Tout agent se prétendant harcelé n’est pas forcément victime d’un processus de harcèlement. Le harcèlement moral ne doit être confondu ni avec les reproches exprimés par un supérieur hiérarchique sur sa manière de servir lorsque ces derniers sont fondés, ni avec des tensions interpersonnelles épisodiques entre collègues, ni avec un conflit né d’une différence d’approche d’une question d’ordre professionnel. Il doit également être distingué du stress professionnel et de la pression au travail. Il convient de rappeler que le harcèlement moral ne présuppose pas de relation hiérarchique entre la victime et l’auteur des agissements délictueux. Les plaintes, avérées ou non, mettent en cause indifféremment des supérieurs hiérarchiques, mais également des collègues de travail ou des subordonnés.

B-2-8-2 Quelles démarches pour les victimes de harcèlement moral ?

L’agent doit informer son supérieur hiérarchique des comportements dont il estime être victime afin d’obtenir qu’il y soit mis fin.
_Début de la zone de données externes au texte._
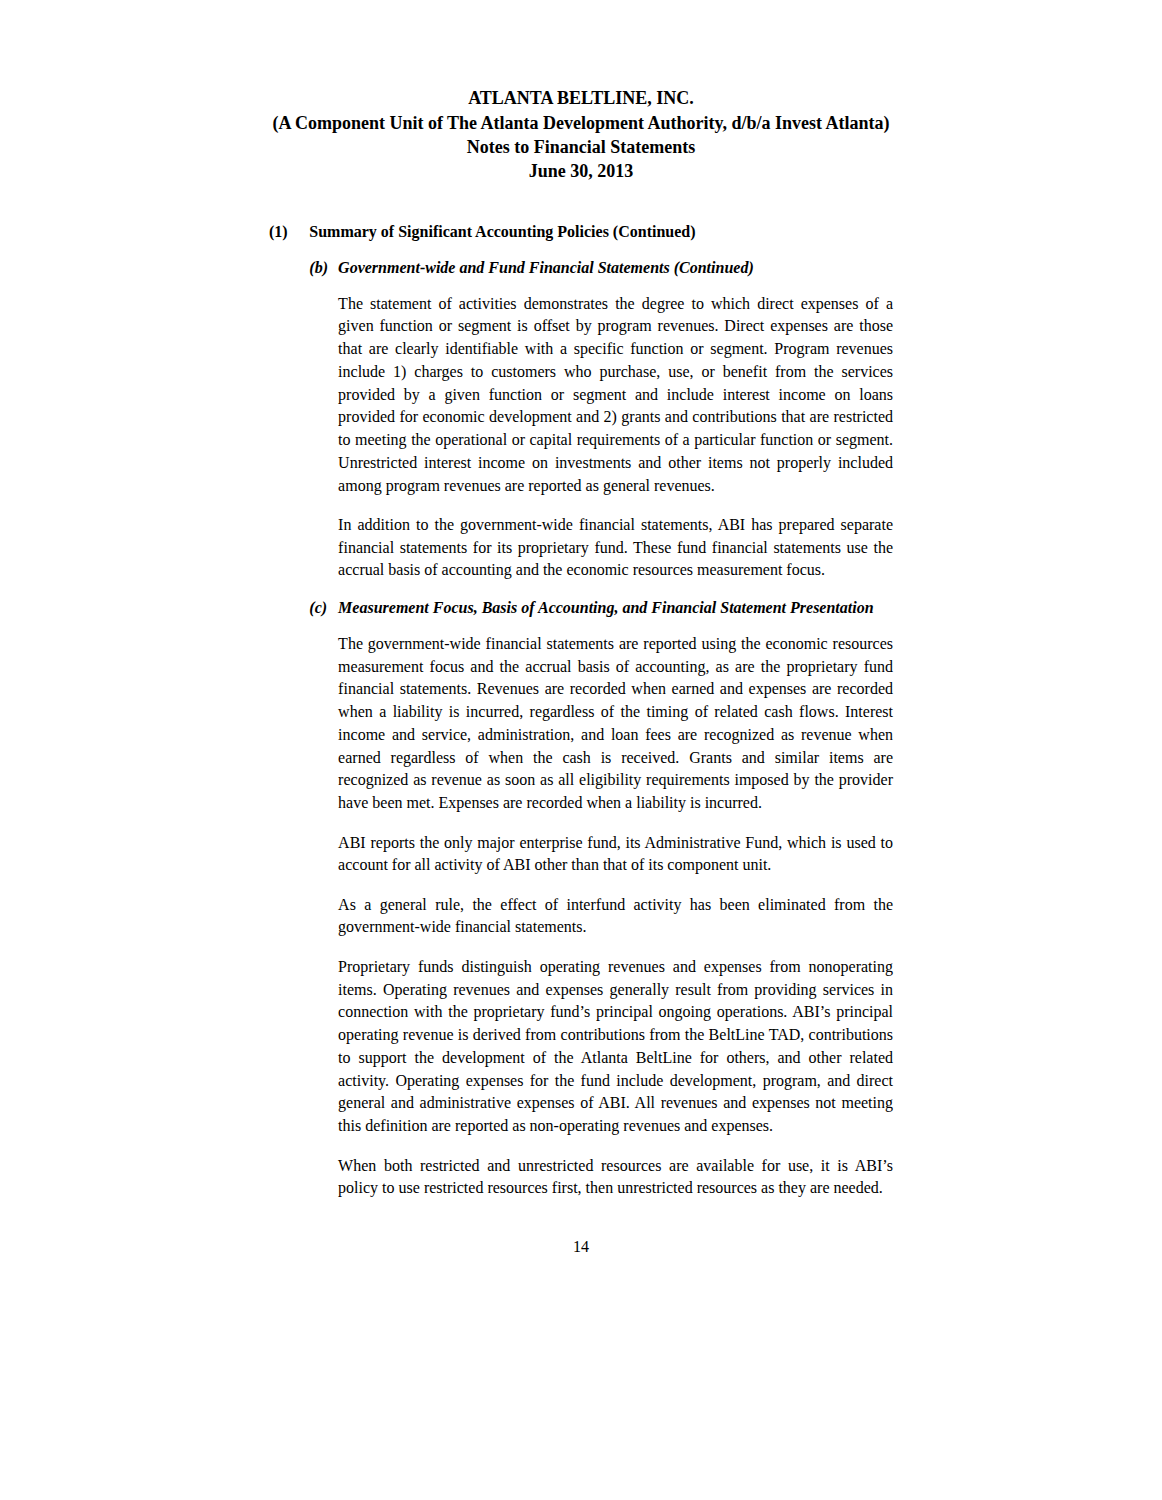ATLANTA BELTLINE, INC. (A Component Unit of The Atlanta Development Authority, d/b/a Invest Atlanta) Notes to Financial Statements June 30, 2013
(1) Summary of Significant Accounting Policies (Continued)
(b) Government-wide and Fund Financial Statements (Continued)
The statement of activities demonstrates the degree to which direct expenses of a given function or segment is offset by program revenues. Direct expenses are those that are clearly identifiable with a specific function or segment. Program revenues include 1) charges to customers who purchase, use, or benefit from the services provided by a given function or segment and include interest income on loans provided for economic development and 2) grants and contributions that are restricted to meeting the operational or capital requirements of a particular function or segment. Unrestricted interest income on investments and other items not properly included among program revenues are reported as general revenues.
In addition to the government-wide financial statements, ABI has prepared separate financial statements for its proprietary fund. These fund financial statements use the accrual basis of accounting and the economic resources measurement focus.
(c) Measurement Focus, Basis of Accounting, and Financial Statement Presentation
The government-wide financial statements are reported using the economic resources measurement focus and the accrual basis of accounting, as are the proprietary fund financial statements. Revenues are recorded when earned and expenses are recorded when a liability is incurred, regardless of the timing of related cash flows. Interest income and service, administration, and loan fees are recognized as revenue when earned regardless of when the cash is received. Grants and similar items are recognized as revenue as soon as all eligibility requirements imposed by the provider have been met. Expenses are recorded when a liability is incurred.
ABI reports the only major enterprise fund, its Administrative Fund, which is used to account for all activity of ABI other than that of its component unit.
As a general rule, the effect of interfund activity has been eliminated from the government-wide financial statements.
Proprietary funds distinguish operating revenues and expenses from nonoperating items. Operating revenues and expenses generally result from providing services in connection with the proprietary fund’s principal ongoing operations. ABI’s principal operating revenue is derived from contributions from the BeltLine TAD, contributions to support the development of the Atlanta BeltLine for others, and other related activity. Operating expenses for the fund include development, program, and direct general and administrative expenses of ABI. All revenues and expenses not meeting this definition are reported as non-operating revenues and expenses.
When both restricted and unrestricted resources are available for use, it is ABI’s policy to use restricted resources first, then unrestricted resources as they are needed.
14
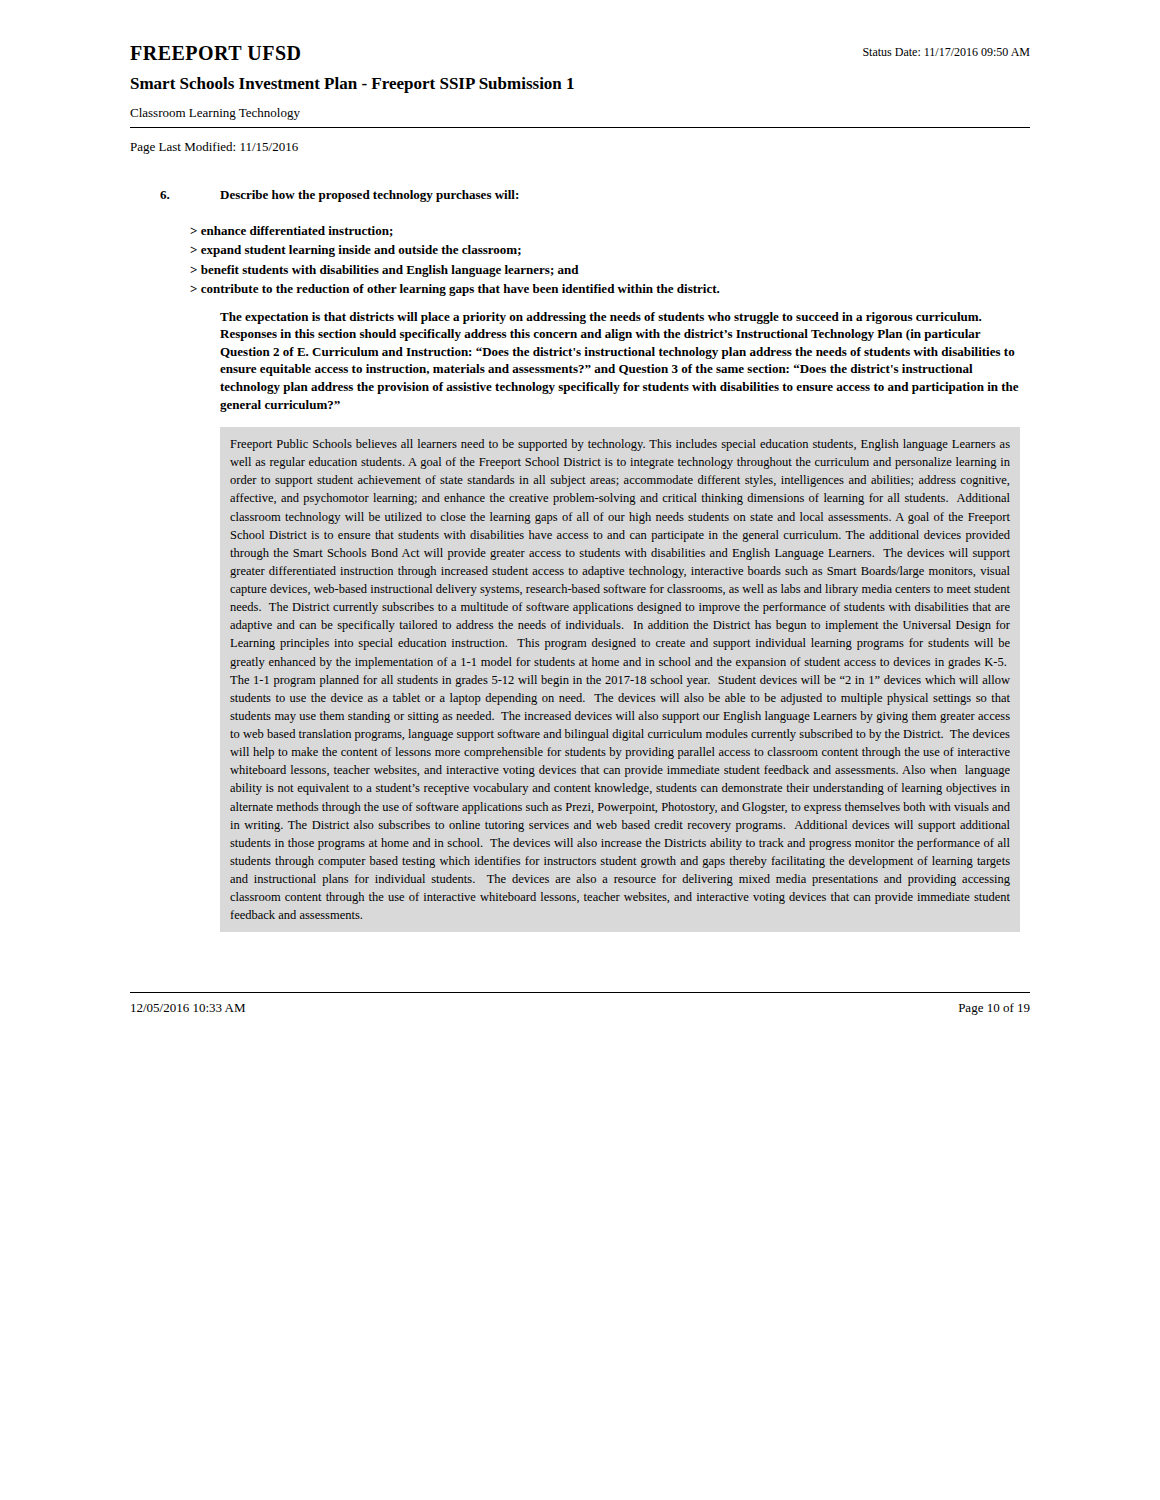FREEPORT UFSD
Status Date: 11/17/2016 09:50 AM
Smart Schools Investment Plan - Freeport SSIP Submission 1
Classroom Learning Technology
Page Last Modified: 11/15/2016
6. Describe how the proposed technology purchases will:
enhance differentiated instruction;
expand student learning inside and outside the classroom;
benefit students with disabilities and English language learners; and
contribute to the reduction of other learning gaps that have been identified within the district.
The expectation is that districts will place a priority on addressing the needs of students who struggle to succeed in a rigorous curriculum. Responses in this section should specifically address this concern and align with the district’s Instructional Technology Plan (in particular Question 2 of E. Curriculum and Instruction: “Does the district's instructional technology plan address the needs of students with disabilities to ensure equitable access to instruction, materials and assessments?” and Question 3 of the same section: “Does the district's instructional technology plan address the provision of assistive technology specifically for students with disabilities to ensure access to and participation in the general curriculum?”
Freeport Public Schools believes all learners need to be supported by technology. This includes special education students, English language Learners as well as regular education students. A goal of the Freeport School District is to integrate technology throughout the curriculum and personalize learning in order to support student achievement of state standards in all subject areas; accommodate different styles, intelligences and abilities; address cognitive, affective, and psychomotor learning; and enhance the creative problem-solving and critical thinking dimensions of learning for all students. Additional classroom technology will be utilized to close the learning gaps of all of our high needs students on state and local assessments. A goal of the Freeport School District is to ensure that students with disabilities have access to and can participate in the general curriculum. The additional devices provided through the Smart Schools Bond Act will provide greater access to students with disabilities and English Language Learners. The devices will support greater differentiated instruction through increased student access to adaptive technology, interactive boards such as Smart Boards/large monitors, visual capture devices, web-based instructional delivery systems, research-based software for classrooms, as well as labs and library media centers to meet student needs. The District currently subscribes to a multitude of software applications designed to improve the performance of students with disabilities that are adaptive and can be specifically tailored to address the needs of individuals. In addition the District has begun to implement the Universal Design for Learning principles into special education instruction. This program designed to create and support individual learning programs for students will be greatly enhanced by the implementation of a 1-1 model for students at home and in school and the expansion of student access to devices in grades K-5. The 1-1 program planned for all students in grades 5-12 will begin in the 2017-18 school year. Student devices will be “2 in 1” devices which will allow students to use the device as a tablet or a laptop depending on need. The devices will also be able to be adjusted to multiple physical settings so that students may use them standing or sitting as needed. The increased devices will also support our English language Learners by giving them greater access to web based translation programs, language support software and bilingual digital curriculum modules currently subscribed to by the District. The devices will help to make the content of lessons more comprehensible for students by providing parallel access to classroom content through the use of interactive whiteboard lessons, teacher websites, and interactive voting devices that can provide immediate student feedback and assessments. Also when language ability is not equivalent to a student’s receptive vocabulary and content knowledge, students can demonstrate their understanding of learning objectives in alternate methods through the use of software applications such as Prezi, Powerpoint, Photostory, and Glogster, to express themselves both with visuals and in writing. The District also subscribes to online tutoring services and web based credit recovery programs. Additional devices will support additional students in those programs at home and in school. The devices will also increase the Districts ability to track and progress monitor the performance of all students through computer based testing which identifies for instructors student growth and gaps thereby facilitating the development of learning targets and instructional plans for individual students. The devices are also a resource for delivering mixed media presentations and providing accessing classroom content through the use of interactive whiteboard lessons, teacher websites, and interactive voting devices that can provide immediate student feedback and assessments.
12/05/2016 10:33 AM
Page 10 of 19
Il saisit l’échelon hiérarchique supérieur si le harceleur présumé est son supérieur hiérarchique direct.

L’agent qui s’estime victime d’un harcèlement moral doit savoir d’une part, qu’il a tout intérêt à consigner par écrit le compte rendu précis et détaillé des faits constitutifs, à ses yeux, de harcèlement, et d’autre part, qu’il peut prendre conseil auprès du médecin de prévention. Cet agent, peut, s’il le souhaite, être accompagné dans ses démarches par la personne de son choix. Cette personne peut être un représentant d’une organisation syndicale.

Il doit être ensuite conduit une enquête administrative permettant de rassembler des éléments objectifs constitutifs de preuves. À l’issue de celle-ci, un rapport est rédigé, étayé par les témoignages, avis médicaux et autres pièces recueillies en vue d’engager des poursuites disciplinaires si le harcèlement est établi.

Il convient de rappeler que les affaires de harcèlement moral ne peuvent être réglées par la mutation de la victime. Ce moyen ne doit être utilisé qu’en ultime recours et à la demande de celle-ci.

B-2-8-3 Sanctions disciplinaires

Les auteurs de harcèlement sont passibles d’une sanction disciplinaire. Ils sont également passible de sanctions pénales pouvant se traduire par un an d’emprisonnement et de 15 000 euros d’amende.

B-2-8-4 Recours

Plusieurs procédures sont possibles lorsque l’agent estime que ses précédentes démarches et réclamations sont restées vaines.

A) La médiation

Les réclamations et démarches d’un agent qui se considère harcelé moralement peuvent toujours être portées, dans un second temps, par celui-ci devant un médiateur académique ou le médiateur de l’éducation nationale.

B) Les recours administratifs

L’agent peut également présenter un recours administratif, gracieux ou hiérarchique. Il peut effectuer un recours administratif contre une décision ou une absence de décision qui participerait, selon lui, au harcèlement moral.

C) La saisine de la HALDE

Lorsque le harcèlement repose sur un comportement discriminatoire du fait des origines, du sexe, de la situation de famille, de l’appartenance à une ethnie, une nation, une race ou sur toute autre pratique discriminatoire, l’agent peut porter l’affaire par courrier motivé devant la Haute autorité de lutte contre les discriminations et pour l’égalité (HALDE).

D) Les recours contentieux

L’agent peut également choisir de porter l’affaire devant le tribunal administratif compétent ou devant le juge pénal (officier de police judiciaire ou procureur de la République), selon le cas. Ces procédures ne sont soumises à aucune autorisation particulière.